FYI, found a related forum post at Tools for supplying high quality data for test, but it doesn’t quite fit my question.
I came across an interesting post recently: https://conferences.oreilly.com/velocity/devops-web-performance-ny-2015/public/schedule/detail/45012, which is similar to the forum post.
So you take production data or a subset of it, scrub it, and then can make use of it for testing.
On a related note to the main question, are there public data scrubber tools/frameworks for this, or most folks build this in house?
Now, scrubbing the production data is something I can easily comprehend the use of, loading it into a single/main database for use.
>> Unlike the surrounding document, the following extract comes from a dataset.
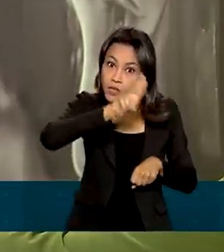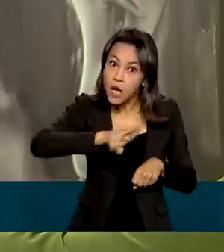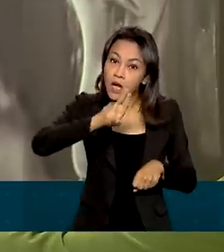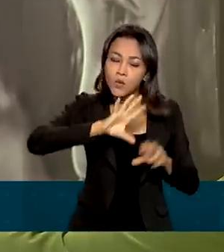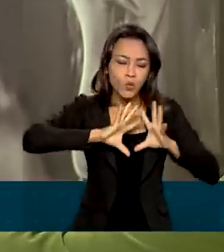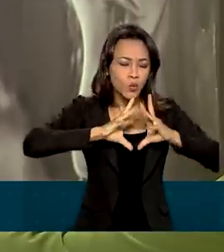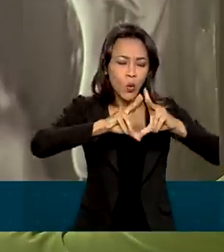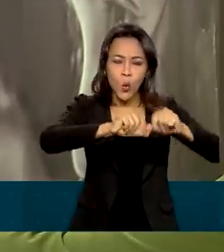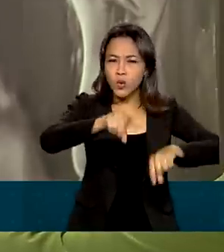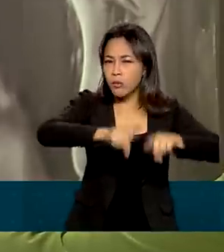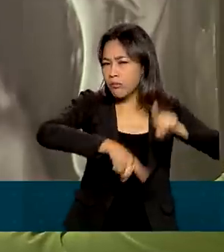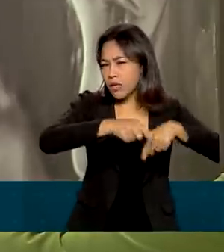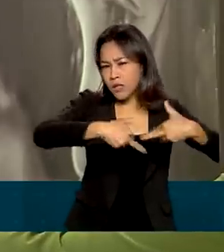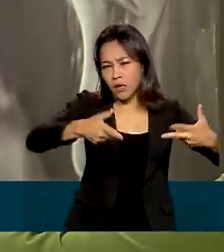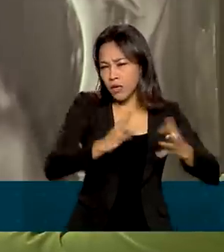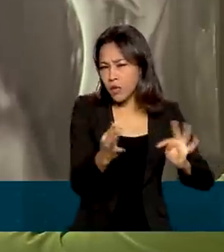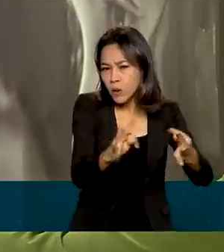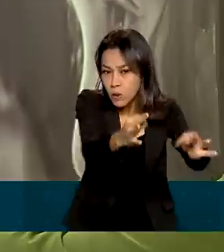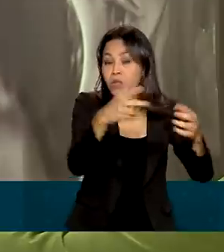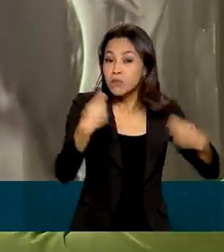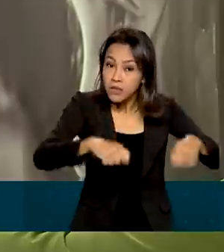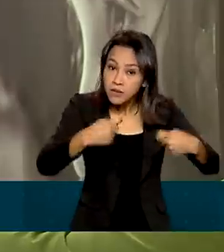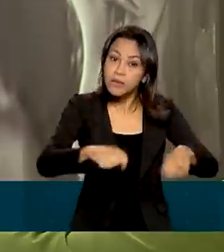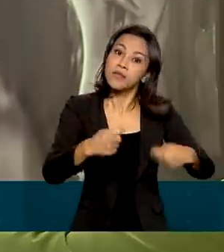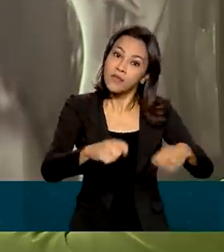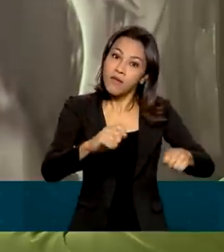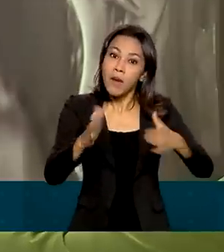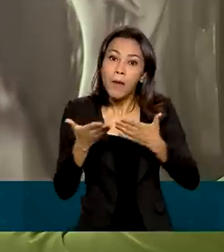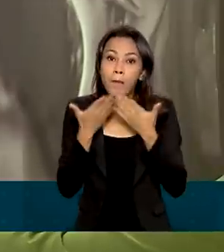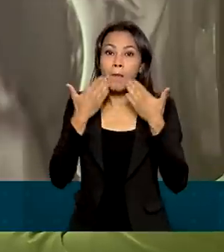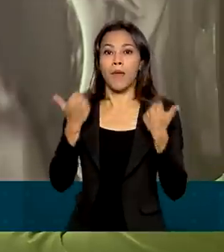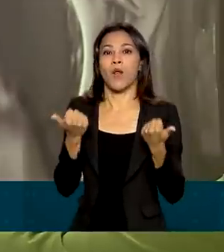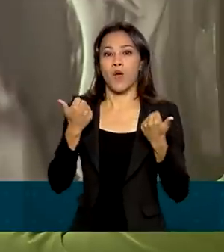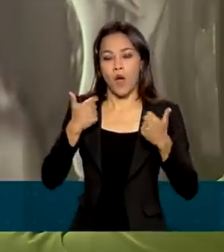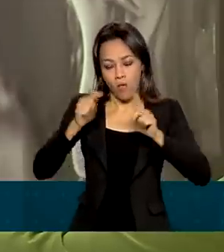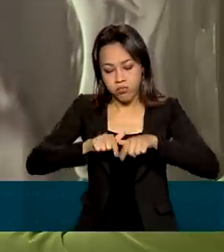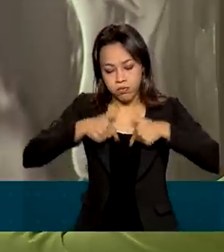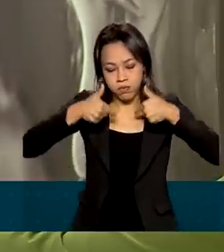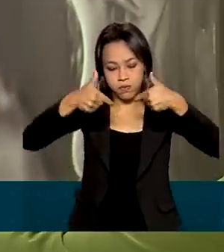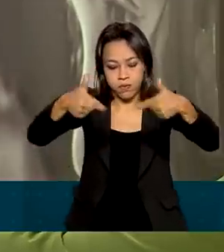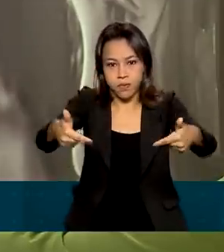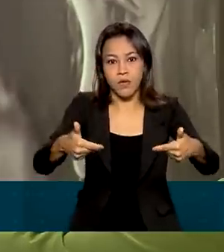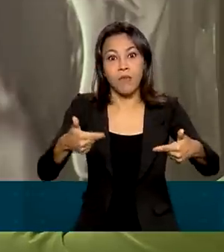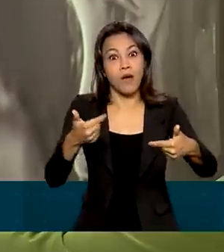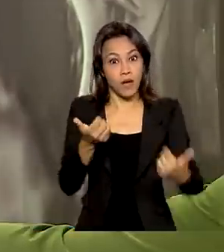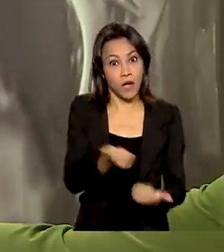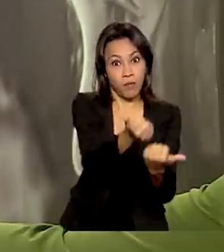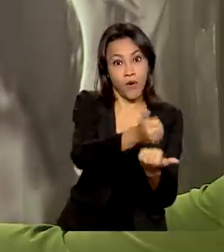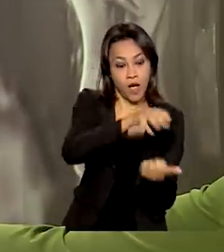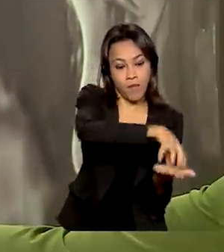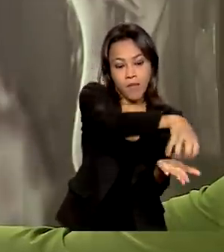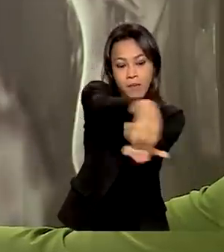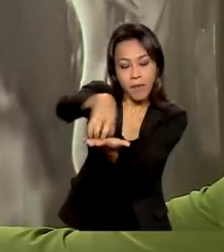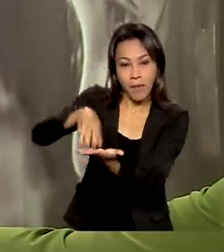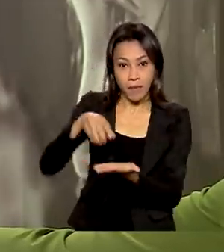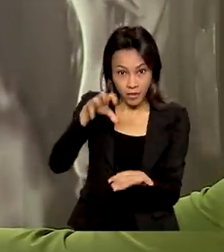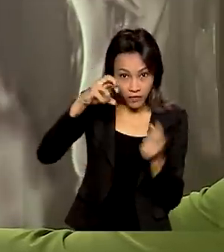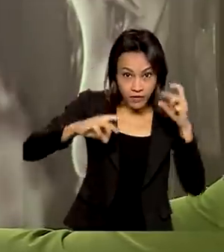equipamento, tudo que era infraestrutura necessária para melhorar as agências de fiscalização foi feito com esses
The tricky part to comprehend is the interaction of the production data (the original unscrubbed data and the scrubbed test version).
Say for example, a system that has (in additional to the main RDBMS SQL-based database) real time streaming (incoming/input) data (over Apache Kafka), intermediate cache storage of data in alterative database systems like redis, and timeseries or TTL-based databases (Cassandra, InfluxDB).
How does one effectively pipe the unscrubbed live streaming data into test environment, scrubbing it in the process to match the prescrubbed main database? One could capture such streaming data, scrub, save, and use for future replay, but doing so makes the data more static, and outdated over time, and less production like over time as a result. Or the process would have to be done/refreshed frequently to be on parity with production.
Also consider massive amounts of streaming data if captured over a long period (1 hour to 24 hours), in the GB, TB, and beyond, hence live streaming is more preferable. If capture a small snippet of duration 15 minutes or less and replaying that in a loop, you don’t have the diversity/variability of a longer capture duration. Replaying GBs/TBs from file may not really effective to do for scale testing I think.
Also for the streaming data, consider we want to upscale the original input 10x, 100x of production traffic, not in terms of just messaging rate, but like unique clients/IDs. So that means you have to partition the incoming streaming input so that you can easily say for client A (who belongs to organization B), generate a client A1, A2, A3, … An (all who belong to organization B1 or also B2, … Bn). For example, for every unique client and organization coming in the input produce 9 more of them (for 10x) while maintaining the ratio of uniqueness.
And back to the cache and timeseries database. How to clone from production and scrub together effectively with the main database? Also, since it’s timeseries TTL based, the data expires over time, and technically for realism, you’d refresh the scrubbed data more frequently than the main database.
I’m wondering how large organizations with microservices, streaming data, and multiple databases deal with this. This seems tricky to do at scale and with more components in the system, when you deploy and test this as a whole end to end system (rather than dealing with just a subset of the whole system, and mocking many parts away).
Anyone here have insights to this that they can share?